Not a lecture series. No one stands at the front and delivers content while others listen. Sessions are discussion-centered, facilitated rather than taught.
Not a book club. A book club picks a book and reads it. The Free School is organized around themes and lenses, and uses books, articles, films, podcasts, and the room’s own knowledge as it moves. Books matter, but they are not the unit of study.
Not therapy. Reflective practice is not group counseling. The school is doing political education. Difficult material will surface difficult feelings. Facilitators hold space for that without becoming clinicians, and redirect when the work the room needs is analysis rather than processing.
Not neutral. The school draws on the socialist, anarchist, and popular education traditions and does not pretend to be neutral about whether the current order is just. It does not demand agreement with a doctrine as the price of entry. People come to study together, and the study takes them where it takes them.
Not a credential. Nothing here certifies anyone for anything. The reward of the work is the work itself, and the community that does it together.
Where this comes from
The pedagogical commitments above are not original. They draw on:
- Myles Horton and the Highlander Folk School, and the practice of letting the people most affected by a problem lead the analysis of it.
- Paulo Freire’s critical pedagogy and the commitment that education is never neutral.

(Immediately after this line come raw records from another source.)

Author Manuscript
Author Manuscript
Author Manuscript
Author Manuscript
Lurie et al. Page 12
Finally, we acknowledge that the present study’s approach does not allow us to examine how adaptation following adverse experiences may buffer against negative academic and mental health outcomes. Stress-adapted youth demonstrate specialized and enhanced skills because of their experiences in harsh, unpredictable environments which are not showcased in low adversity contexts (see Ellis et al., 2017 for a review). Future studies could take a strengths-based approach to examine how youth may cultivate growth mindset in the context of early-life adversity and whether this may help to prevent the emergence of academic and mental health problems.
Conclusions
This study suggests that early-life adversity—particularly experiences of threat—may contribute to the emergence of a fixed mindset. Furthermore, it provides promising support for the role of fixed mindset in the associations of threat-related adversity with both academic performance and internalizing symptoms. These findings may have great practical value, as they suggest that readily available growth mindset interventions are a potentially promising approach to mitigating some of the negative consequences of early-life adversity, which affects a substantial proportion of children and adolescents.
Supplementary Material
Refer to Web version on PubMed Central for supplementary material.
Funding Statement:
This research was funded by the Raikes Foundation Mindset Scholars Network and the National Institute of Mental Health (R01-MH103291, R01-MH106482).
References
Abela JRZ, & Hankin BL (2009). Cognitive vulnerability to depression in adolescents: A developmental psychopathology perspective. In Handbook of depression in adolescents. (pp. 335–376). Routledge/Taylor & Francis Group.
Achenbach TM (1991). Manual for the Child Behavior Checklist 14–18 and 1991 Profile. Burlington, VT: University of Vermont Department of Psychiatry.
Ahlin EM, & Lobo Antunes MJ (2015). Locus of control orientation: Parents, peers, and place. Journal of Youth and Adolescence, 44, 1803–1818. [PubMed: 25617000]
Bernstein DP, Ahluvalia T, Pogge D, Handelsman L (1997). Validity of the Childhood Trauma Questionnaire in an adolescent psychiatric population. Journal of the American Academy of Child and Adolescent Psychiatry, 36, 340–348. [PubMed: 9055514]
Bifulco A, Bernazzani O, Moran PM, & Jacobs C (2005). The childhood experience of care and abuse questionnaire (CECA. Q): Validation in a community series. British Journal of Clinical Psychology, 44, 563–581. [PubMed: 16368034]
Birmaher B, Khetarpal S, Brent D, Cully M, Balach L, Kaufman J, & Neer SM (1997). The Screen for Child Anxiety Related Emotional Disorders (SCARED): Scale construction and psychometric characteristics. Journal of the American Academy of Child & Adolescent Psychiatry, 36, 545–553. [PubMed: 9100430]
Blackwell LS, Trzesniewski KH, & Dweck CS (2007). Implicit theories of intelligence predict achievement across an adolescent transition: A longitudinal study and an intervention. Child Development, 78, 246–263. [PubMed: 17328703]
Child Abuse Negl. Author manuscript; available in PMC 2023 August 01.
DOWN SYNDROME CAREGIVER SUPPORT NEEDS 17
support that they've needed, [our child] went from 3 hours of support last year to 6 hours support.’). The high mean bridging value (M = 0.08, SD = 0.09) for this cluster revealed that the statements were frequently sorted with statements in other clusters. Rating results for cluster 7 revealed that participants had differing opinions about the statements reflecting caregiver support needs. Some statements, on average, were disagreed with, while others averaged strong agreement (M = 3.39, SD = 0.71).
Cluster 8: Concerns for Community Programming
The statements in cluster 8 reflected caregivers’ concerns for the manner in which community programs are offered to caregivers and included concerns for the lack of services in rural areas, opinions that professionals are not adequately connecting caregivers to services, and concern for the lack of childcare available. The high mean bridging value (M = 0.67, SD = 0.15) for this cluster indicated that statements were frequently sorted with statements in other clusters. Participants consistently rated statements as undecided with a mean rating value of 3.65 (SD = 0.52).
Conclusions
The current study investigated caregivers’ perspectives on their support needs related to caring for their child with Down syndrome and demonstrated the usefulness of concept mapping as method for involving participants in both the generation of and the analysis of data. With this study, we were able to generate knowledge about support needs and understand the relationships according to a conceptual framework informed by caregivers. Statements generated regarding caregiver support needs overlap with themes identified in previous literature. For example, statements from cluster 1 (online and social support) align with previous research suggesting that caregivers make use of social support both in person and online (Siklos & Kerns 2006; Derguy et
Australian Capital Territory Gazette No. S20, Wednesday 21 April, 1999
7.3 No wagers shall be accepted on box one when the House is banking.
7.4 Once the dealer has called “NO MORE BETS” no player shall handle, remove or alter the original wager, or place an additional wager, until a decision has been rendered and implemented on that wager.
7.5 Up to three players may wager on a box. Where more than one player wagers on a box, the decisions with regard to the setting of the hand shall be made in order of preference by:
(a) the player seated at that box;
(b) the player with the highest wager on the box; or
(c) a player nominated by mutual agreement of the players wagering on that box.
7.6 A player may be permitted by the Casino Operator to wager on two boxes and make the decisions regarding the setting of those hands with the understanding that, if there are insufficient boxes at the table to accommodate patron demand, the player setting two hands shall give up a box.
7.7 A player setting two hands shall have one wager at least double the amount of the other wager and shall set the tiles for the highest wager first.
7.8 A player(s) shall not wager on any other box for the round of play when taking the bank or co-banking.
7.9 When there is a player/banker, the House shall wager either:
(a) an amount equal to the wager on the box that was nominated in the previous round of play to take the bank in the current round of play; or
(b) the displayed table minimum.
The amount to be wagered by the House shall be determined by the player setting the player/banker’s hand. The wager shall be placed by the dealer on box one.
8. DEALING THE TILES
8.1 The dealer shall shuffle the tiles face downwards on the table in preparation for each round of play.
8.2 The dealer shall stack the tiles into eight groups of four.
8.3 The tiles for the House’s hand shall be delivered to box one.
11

- The Scandinavian folk school tradition (Folkehøjskole) and its insistence on adult education as a project of democratic life.
- The American Lyceum and Chautauqua movements and their model of cross-class adult learning.
- Eduard Lindeman and Malcolm Knowles, who named what is distinct about adult learning as a field.
- Septima Clark and the Citizenship Schools, and the practice of meeting people where their need is and building outward.
- The Black radical tradition of study and the practice of reading together against the world that does not want you to read.
For the entry into all of this, see We Make the Road by Walking, the recorded conversations between Horton and Freire.